Work item: Please rewrite the lines below, substituting "Rundbrief" for every occurrence of "Newsletter" and keeping everything else unchanged. Leave the pictures out of your answer.

Information:

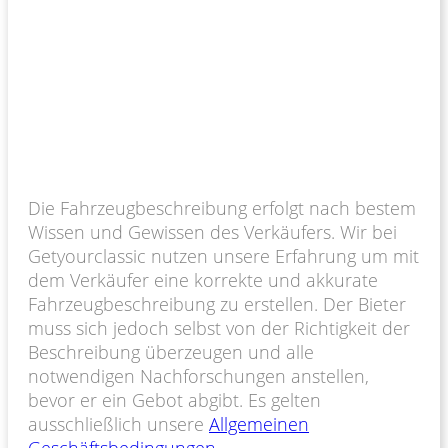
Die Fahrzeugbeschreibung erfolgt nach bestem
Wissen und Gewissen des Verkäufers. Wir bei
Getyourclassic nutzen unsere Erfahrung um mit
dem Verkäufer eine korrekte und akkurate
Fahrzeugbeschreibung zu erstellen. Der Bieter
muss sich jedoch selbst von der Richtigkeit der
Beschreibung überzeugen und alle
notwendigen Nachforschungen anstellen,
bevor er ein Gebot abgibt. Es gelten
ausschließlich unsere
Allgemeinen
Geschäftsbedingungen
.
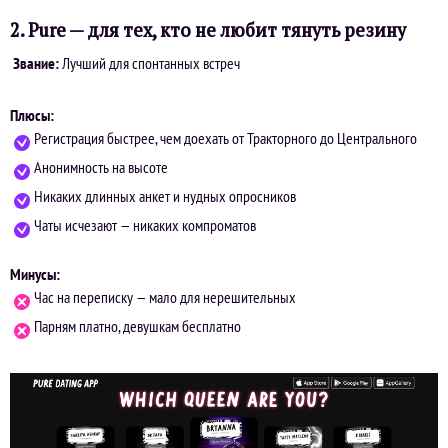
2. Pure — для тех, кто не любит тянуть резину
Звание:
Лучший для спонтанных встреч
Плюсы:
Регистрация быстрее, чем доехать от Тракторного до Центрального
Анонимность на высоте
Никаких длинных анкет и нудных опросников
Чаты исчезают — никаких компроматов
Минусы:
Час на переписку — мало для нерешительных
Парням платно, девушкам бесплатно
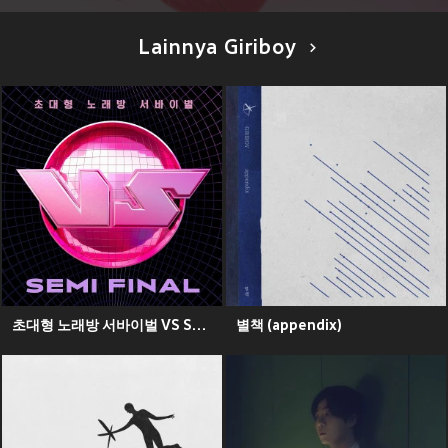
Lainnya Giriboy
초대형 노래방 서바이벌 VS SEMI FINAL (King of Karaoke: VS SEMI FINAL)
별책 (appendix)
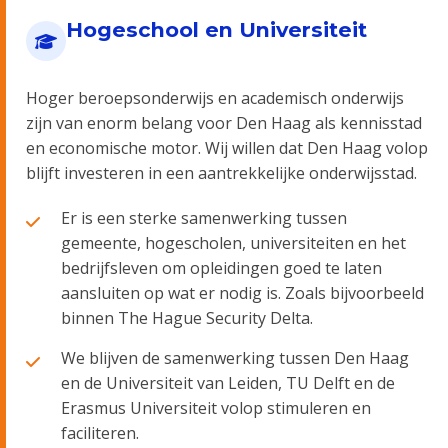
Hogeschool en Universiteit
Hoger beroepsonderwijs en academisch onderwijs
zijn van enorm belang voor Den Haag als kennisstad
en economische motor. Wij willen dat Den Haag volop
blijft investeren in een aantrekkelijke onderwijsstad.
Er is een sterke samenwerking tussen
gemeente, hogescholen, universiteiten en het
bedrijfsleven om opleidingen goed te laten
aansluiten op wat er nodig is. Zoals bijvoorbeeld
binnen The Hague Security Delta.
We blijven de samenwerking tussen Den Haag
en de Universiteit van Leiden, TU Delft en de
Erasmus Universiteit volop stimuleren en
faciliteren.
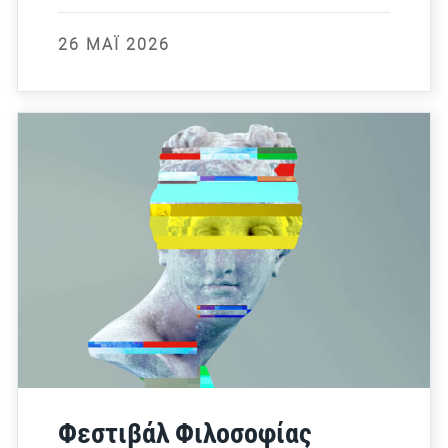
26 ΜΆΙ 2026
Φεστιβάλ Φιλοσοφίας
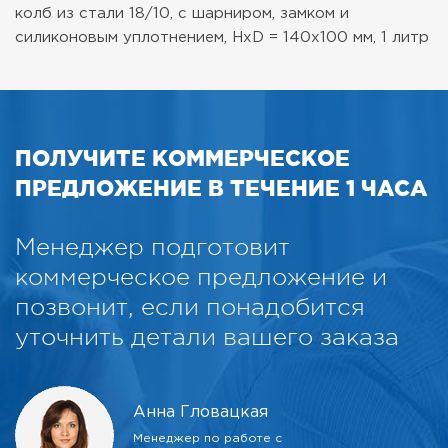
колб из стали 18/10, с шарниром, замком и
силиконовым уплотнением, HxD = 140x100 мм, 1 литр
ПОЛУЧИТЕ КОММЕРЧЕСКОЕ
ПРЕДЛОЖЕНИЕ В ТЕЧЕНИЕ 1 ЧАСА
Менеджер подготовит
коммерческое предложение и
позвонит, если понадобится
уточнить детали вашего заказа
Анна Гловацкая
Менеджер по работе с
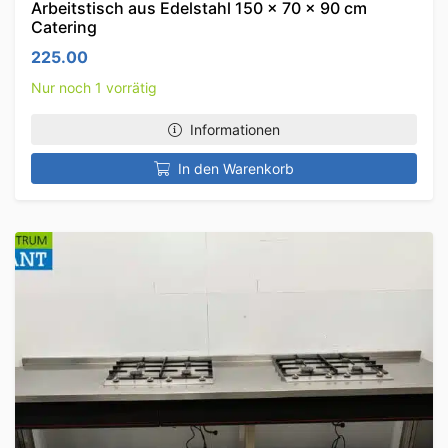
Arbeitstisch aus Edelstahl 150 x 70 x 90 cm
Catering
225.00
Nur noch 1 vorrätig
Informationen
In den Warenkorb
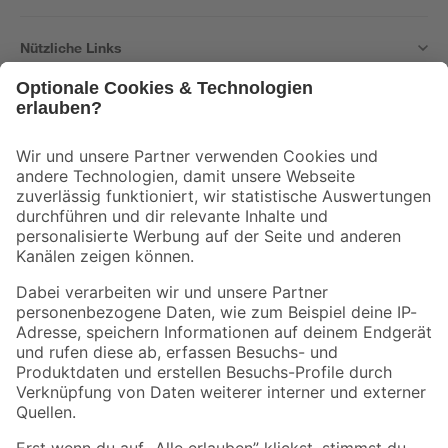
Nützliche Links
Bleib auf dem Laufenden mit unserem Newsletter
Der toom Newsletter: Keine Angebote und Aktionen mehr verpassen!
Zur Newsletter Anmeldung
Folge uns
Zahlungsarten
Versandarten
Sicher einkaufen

Exercise response:
Die Fahrzeugbeschreibung erfolgt nach bestem
Wissen und Gewissen des Verkäufers. Wir bei
Getyourclassic nutzen unsere Erfahrung um mit
dem Verkäufer eine korrekte und akkurate
Fahrzeugbeschreibung zu erstellen. Der Bieter
muss sich jedoch selbst von der Richtigkeit der
Beschreibung überzeugen und alle
notwendigen Nachforschungen anstellen,
bevor er ein Gebot abgibt. Es gelten
ausschließlich unsere
Allgemeinen
Geschäftsbedingungen
.
2. Pure — для тех, кто не любит тянуть резину
Звание:
Лучший для спонтанных встреч
Плюсы:
Регистрация быстрее, чем доехать от Тракторного до Центрального
Анонимность на высоте
Никаких длинных анкет и нудных опросников
Чаты исчезают — никаких компроматов
Минусы:
Час на переписку — мало для нерешительных
Парням платно, девушкам бесплатно
Lainnya Giriboy
초대형 노래방 서바이벌 VS SEMI FINAL (King of Karaoke: VS SEMI FINAL)
별책 (appendix)
Hogeschool en Universiteit
Hoger beroepsonderwijs en academisch onderwijs
zijn van enorm belang voor Den Haag als kennisstad
en economische motor. Wij willen dat Den Haag volop
blijft investeren in een aantrekkelijke onderwijsstad.
Er is een sterke samenwerking tussen
gemeente, hogescholen, universiteiten en het
bedrijfsleven om opleidingen goed te laten
aansluiten op wat er nodig is. Zoals bijvoorbeeld
binnen The Hague Security Delta.
We blijven de samenwerking tussen Den Haag
en de Universiteit van Leiden, TU Delft en de
Erasmus Universiteit volop stimuleren en
faciliteren.
26 ΜΆΙ 2026
Φεστιβάλ Φιλοσοφίας
колб из стали 18/10, с шарниром, замком и
силиконовым уплотнением, HxD = 140x100 мм, 1 литр
ПОЛУЧИТЕ КОММЕРЧЕСКОЕ
ПРЕДЛОЖЕНИЕ В ТЕЧЕНИЕ 1 ЧАСА
Менеджер подготовит
коммерческое предложение и
позвонит, если понадобится
уточнить детали вашего заказа
Анна Гловацкая
Менеджер по работе с
Arbeitstisch aus Edelstahl 150 x 70 x 90 cm
Catering
225.00
Nur noch 1 vorrätig
Informationen
In den Warenkorb
Nützliche Links
Bleib auf dem Laufenden mit unserem Rundbrief
Der toom Rundbrief: Keine Angebote und Aktionen mehr verpassen!
Zur Rundbrief Anmeldung
Folge uns
Zahlungsarten
Versandarten
Sicher einkaufen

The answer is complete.